Payday lending and pawnbroking business Cash Converters International Ltd (ASX:CCV) announced a cybersecurity breach in its UK operations last night. The company reported that it had:
“Received an email threat from a third party claiming to have gained unauthorised access to customer data within a Cash Converters’ United Kingdom website (‘Webshop’). The unidentified third party’s threat included the widespread release of the data unless it receives a financial payment.”
Cash Converters has reported the threat to the authorities in the UK and Australia, and has appointed security advisors to review its systems. Credit card data was not stored on the Webshop although hackers may have accessed user records including personal details, passwords, and purchase history.
From an investment perspective I think there are several key things to watch for now:
- If the site was hacked, are the rest of Cash Converters’ systems equally vulnerable and would they be more likely to be targeted in the wake of this update?
- What is the reputational impact of the breach? Cash Converters states it does not expect a financial impact in the current financial year, but that may change if customers lose trust in the business.

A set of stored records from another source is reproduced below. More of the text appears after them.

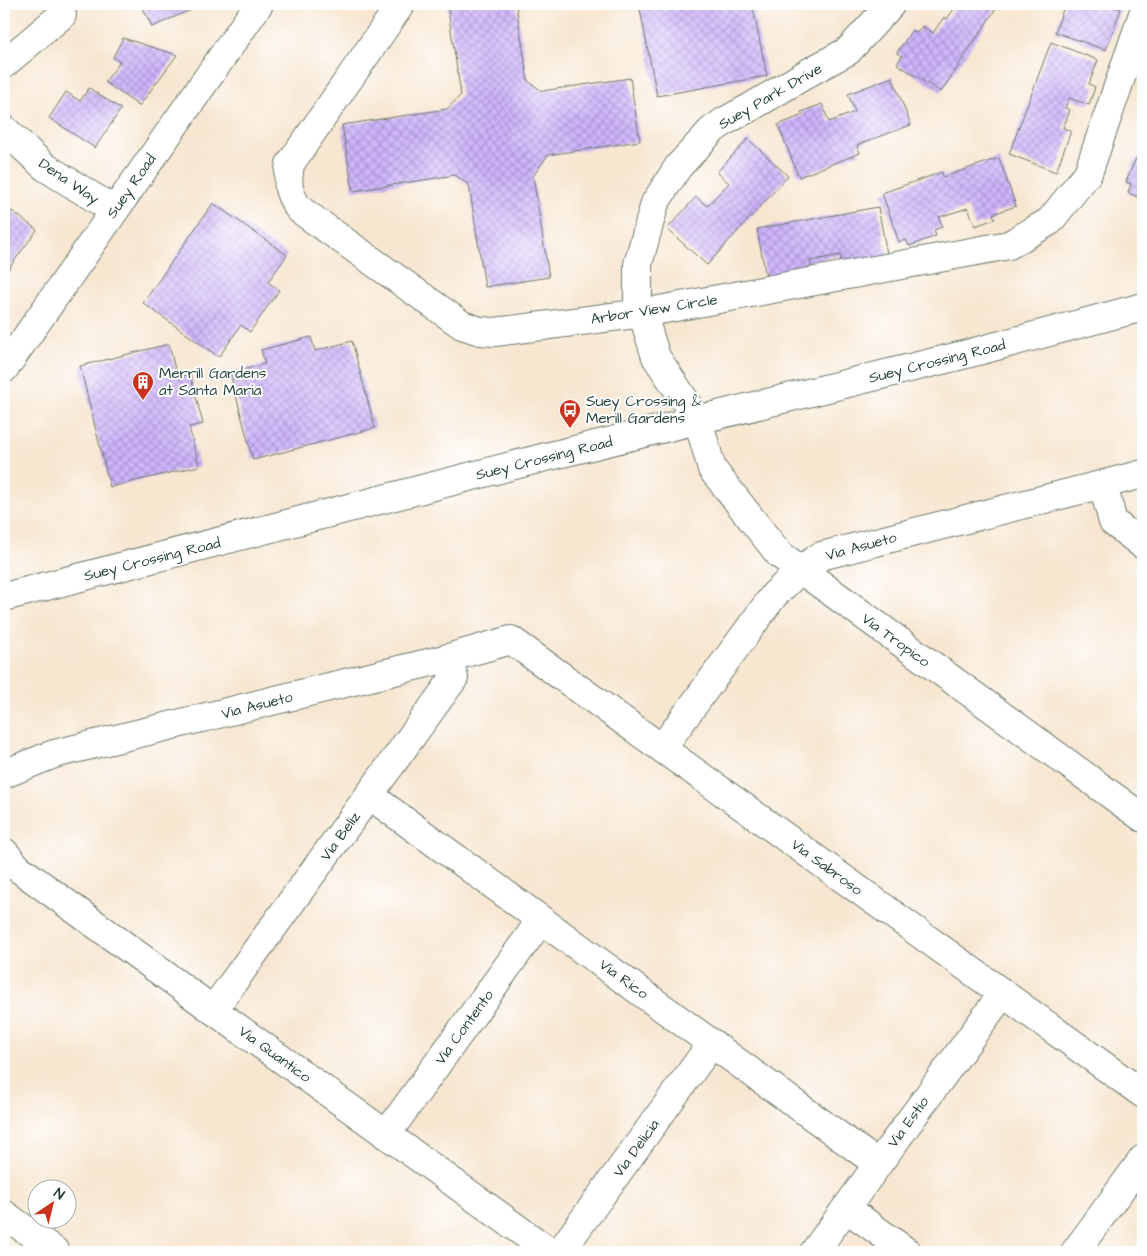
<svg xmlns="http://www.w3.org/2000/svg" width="1147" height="1256" viewBox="0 0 1147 1256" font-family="'Architects Daughter',sans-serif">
<defs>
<pattern id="building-cross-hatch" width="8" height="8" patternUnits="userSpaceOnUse" patternTransform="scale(1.25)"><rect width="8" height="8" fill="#cfb5fc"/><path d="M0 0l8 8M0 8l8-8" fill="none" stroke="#a794cd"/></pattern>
</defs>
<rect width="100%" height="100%" fill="#fff"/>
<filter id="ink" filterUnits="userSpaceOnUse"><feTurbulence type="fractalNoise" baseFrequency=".02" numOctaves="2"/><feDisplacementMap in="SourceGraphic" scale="10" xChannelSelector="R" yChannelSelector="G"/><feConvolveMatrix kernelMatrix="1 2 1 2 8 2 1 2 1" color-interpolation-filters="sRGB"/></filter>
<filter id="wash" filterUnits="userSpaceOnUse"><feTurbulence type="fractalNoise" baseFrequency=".0096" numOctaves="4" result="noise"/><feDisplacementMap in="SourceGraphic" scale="20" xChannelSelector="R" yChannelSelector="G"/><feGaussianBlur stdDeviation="1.12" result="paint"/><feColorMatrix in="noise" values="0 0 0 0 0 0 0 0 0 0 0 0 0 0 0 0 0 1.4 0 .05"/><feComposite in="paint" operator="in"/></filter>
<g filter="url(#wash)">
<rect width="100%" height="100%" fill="#f7e6d0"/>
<g id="blocks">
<g fill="url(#building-cross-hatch)">
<polygon points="141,4 204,4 152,27"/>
<polygon points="447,4 516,4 528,81 542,91 630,78 640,141 548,155 533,176 549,277 485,287 469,185 455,175 353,191 342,125 447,109 461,95"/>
<polygon points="639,4 752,4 767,76 657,96"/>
<polygon points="946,4 999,4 941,92 897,64 902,56 897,53 912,30 917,33 922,26 933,33 944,17 947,19 954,9"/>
<polygon points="1065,4 1107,4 1107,5 1121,9 1106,50 1055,32"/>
<polygon points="123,38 177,55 139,106 105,82 120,62 113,57"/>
<polygon points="1051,42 1098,60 1089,84 1095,87 1089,105 1069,98 1065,108 1070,110 1063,128 1071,131 1056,172 1009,154"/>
<polygon points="892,77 911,125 857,145 860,153 799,177 778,125 803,115 801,112 822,104 829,122 855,112 848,94"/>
<polygon points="89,88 121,109 95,148 49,118 66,92 80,101"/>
<polygon points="748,139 788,176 707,265 667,229 696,197 707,206 729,183 717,172"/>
<polygon points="999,158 1016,206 993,214 995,219 975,226 968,208 939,217 942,227 934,230 936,236 909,246 906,240 899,242 882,193 942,172 943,177"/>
<polygon points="1136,158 1143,161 1143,199 1128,193 1131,184 1126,182"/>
<polygon points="213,203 287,255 268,282 279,290 250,332 241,325 219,357 143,303"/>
<polygon points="878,207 888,259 842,267 840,255 810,261 812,269 766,277 757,229"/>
<polygon points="12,211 37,230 4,275 4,222"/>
<polygon points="311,337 315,351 352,341 375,428 253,460 230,373 265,364 261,350"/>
<polygon points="169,344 177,378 190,374 203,424 189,427 199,466 110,487 80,366"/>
</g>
</g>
</g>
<g filter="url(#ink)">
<use href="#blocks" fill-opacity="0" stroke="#6b786b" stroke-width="1"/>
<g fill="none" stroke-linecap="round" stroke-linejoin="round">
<g stroke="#6b786b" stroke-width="30">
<g id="street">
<path d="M 401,4 L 290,164 C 287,185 287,191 299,209 L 462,325 L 480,331 L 495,332 L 643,313 L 1009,245 L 1050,221 L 1088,173 L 1143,14"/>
<polyline points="891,4 884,12 848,51 813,70 751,107 725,121 711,131 678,167 655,203 638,264 638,299 656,357 698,420 712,469 779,554 1143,818"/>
<polyline points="4,64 62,15"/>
<polyline points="4,129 45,167 114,210"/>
<polyline points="1103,485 1113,522 1143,545"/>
<polyline points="662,748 774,595 800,570 821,556 1143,474"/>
<polyline points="4,774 54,754 448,658 511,640 1143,1094"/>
<polyline points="369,795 878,1164"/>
<polyline points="4,852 18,868 213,1010 550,1252"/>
<polyline points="213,1010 454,678 448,658"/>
<polyline points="386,1135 541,920"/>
<polyline points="846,1208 907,1252"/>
<polyline points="4,1214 56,1252"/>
<polyline points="560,1252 712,1043"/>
<polyline points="814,1252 1003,993"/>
<polyline points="1075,1252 1143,1159"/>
</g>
</g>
<g stroke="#6b786b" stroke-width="30">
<g id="secondary">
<polyline points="4,369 259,4"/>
<polyline points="4,597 546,457 963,355 1143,307"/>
</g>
</g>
<use href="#street" stroke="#fff" stroke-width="28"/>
<use href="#secondary" stroke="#fff" stroke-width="28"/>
</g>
</g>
<defs>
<g id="building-pin" transform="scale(1.125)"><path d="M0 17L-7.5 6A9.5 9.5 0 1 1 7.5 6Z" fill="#c8321e" stroke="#fff"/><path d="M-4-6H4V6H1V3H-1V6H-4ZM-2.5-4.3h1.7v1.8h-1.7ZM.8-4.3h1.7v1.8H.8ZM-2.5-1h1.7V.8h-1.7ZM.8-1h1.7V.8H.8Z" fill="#fff"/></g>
<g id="bus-pin" transform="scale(1.125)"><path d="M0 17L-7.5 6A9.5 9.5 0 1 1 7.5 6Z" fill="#c8321e" stroke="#fff"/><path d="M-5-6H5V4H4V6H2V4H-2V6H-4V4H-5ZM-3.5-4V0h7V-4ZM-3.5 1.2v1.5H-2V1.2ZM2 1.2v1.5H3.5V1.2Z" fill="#fff"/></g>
</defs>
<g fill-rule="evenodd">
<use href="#building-pin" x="143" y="382"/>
<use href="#bus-pin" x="570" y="410"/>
</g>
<g text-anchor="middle" stroke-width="4" stroke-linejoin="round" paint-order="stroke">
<g font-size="15" fill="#1f3d34" stroke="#fff">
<text transform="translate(770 96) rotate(-30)" y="5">Suey Park Drive</text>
<text transform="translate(69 181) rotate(34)" y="5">Dena Way</text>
<text transform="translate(131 186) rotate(-55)" y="5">Suey Road</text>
<text transform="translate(654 309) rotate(-9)" y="5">Arbor View Circle</text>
<text transform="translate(937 361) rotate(-14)" y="5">Suey Crossing Road</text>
<text transform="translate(544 458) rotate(-14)" y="5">Suey Crossing Road</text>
<text transform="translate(861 546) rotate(-15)" y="5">Via Asueto</text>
<text transform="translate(152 559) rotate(-14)" y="5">Suey Crossing Road</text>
<text transform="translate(896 640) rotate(36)" y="5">Via Tropico</text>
<text transform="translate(257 705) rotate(-14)" y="5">Via Asueto</text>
<text transform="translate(340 836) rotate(-54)" y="5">Via Beliz</text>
<text transform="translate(827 867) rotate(36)" y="5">Via Sabroso</text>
<text transform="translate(624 979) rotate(36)" y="5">Via Rico</text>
<text transform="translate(464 1027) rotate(-54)" y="5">Via Contento</text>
<text transform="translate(275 1054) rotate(36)" y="5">Via Quantico</text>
<text transform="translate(908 1122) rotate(-54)" y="5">Via Estio</text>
<text transform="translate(636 1148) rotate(-54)" y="5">Via Delicia</text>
</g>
<g font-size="15" fill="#1f3d34" stroke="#fff" text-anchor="start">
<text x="159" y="378">Merrill Gardens<tspan x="159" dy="17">at Santa Maria</tspan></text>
<text x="586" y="406">Suey Crossing &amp;<tspan x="586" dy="17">Merill Gardens</tspan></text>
</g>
</g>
<rect width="1147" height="1256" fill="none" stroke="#fff" stroke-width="20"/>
<g transform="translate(52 1204) rotate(35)"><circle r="24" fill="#ffffff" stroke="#a5b1ae"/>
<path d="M0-4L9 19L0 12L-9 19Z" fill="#c8321e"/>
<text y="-8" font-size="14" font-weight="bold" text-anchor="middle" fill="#1f3d34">N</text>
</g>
</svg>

- What is the likelihood of a class action and what would that cost? It is not clear from the announcement, but it does sound as though Cash Converters bears some responsibility.
Sadly, computer system integrity is becoming an increasingly relevant – and often overlooked – concern for investors, with a vast majority of companies relying in one way or another on computer systems.
One possible way to benefit from this theme is via the HACK exchange-traded fund – BETA CYBER ETF UNITS (ASX: HACK) – which owns a mix of global and US-listed cybersecurity companies.
This is shaping up as a growth industry, and I expect that this cybersecurity breach from Cash Converters is not the last we will see from an ASX-listed company.